WORK ITEM: Across the entries below, tally every line that holds the string "Werbeartikel" and reply with the number only.

RECORDS SHOWN:
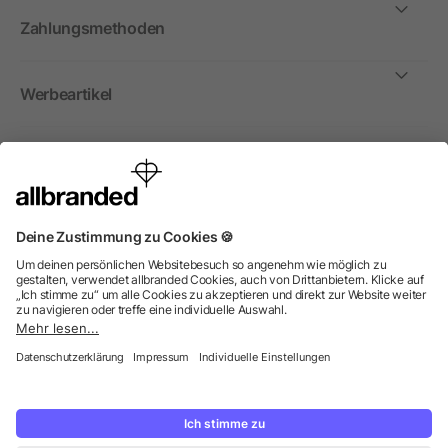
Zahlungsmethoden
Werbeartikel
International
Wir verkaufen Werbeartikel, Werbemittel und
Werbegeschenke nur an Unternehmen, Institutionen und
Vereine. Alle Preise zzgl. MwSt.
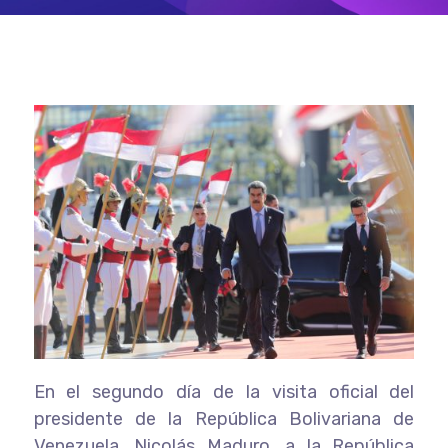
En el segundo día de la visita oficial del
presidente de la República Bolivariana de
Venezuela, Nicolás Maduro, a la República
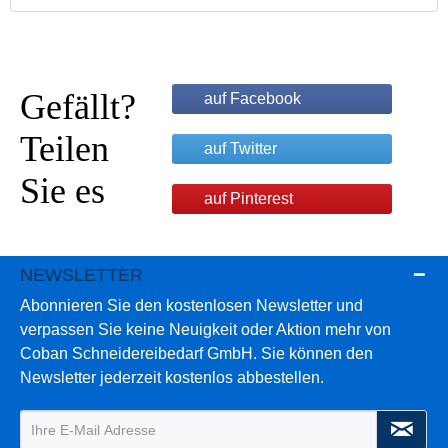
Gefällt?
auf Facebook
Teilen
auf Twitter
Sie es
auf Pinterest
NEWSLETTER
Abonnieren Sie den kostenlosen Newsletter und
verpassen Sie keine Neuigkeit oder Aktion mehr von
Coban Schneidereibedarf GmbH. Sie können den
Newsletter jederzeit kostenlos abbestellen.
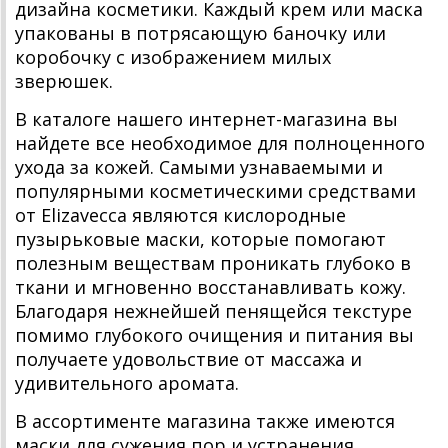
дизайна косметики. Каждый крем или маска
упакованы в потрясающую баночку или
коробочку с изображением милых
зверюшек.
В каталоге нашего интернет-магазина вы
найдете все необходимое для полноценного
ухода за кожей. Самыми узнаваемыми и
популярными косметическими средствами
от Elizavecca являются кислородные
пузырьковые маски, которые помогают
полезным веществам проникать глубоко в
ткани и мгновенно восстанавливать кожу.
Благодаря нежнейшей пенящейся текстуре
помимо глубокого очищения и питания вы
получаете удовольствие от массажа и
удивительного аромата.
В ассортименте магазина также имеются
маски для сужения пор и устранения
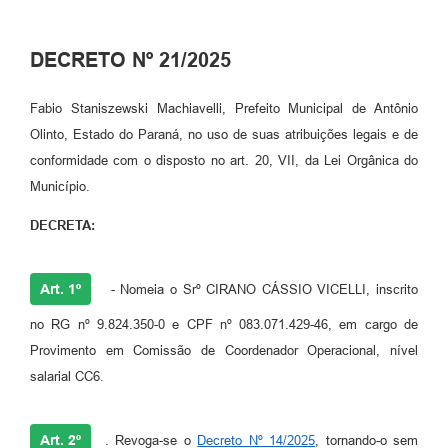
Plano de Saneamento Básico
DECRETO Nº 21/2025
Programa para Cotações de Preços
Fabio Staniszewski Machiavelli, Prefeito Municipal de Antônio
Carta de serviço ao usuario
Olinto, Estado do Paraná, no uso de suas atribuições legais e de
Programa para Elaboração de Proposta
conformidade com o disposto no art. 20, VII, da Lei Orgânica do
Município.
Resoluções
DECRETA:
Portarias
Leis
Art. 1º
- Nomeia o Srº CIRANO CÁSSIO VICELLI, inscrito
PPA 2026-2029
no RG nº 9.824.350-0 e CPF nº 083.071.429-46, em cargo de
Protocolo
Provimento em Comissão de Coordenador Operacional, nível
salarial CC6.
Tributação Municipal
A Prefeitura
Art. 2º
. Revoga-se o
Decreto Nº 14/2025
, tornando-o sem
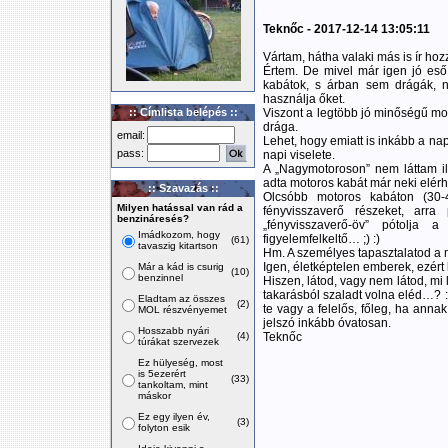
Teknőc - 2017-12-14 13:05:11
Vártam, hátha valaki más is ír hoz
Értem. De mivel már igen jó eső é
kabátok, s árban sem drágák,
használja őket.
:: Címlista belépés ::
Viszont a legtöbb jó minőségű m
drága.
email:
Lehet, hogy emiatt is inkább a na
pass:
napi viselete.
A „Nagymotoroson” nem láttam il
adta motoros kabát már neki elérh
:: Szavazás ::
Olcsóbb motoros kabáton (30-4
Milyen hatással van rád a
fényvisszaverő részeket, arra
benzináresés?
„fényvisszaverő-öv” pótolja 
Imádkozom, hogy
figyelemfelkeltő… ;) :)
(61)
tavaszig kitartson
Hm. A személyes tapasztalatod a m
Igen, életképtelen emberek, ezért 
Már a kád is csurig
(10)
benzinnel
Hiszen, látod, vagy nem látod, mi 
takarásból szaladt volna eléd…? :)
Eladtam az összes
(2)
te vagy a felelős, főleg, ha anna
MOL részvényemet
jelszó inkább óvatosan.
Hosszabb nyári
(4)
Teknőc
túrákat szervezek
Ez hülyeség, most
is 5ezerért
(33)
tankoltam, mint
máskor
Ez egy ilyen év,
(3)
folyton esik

--

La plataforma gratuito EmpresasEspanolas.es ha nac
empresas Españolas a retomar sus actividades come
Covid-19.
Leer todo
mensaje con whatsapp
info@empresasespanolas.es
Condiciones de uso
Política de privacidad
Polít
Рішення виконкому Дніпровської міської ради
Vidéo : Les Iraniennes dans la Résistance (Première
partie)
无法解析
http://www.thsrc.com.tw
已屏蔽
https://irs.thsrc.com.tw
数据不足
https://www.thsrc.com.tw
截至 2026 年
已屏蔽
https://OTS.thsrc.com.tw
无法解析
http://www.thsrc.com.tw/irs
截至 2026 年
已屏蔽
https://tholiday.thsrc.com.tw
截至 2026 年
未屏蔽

EXERCISE ANSWER: 2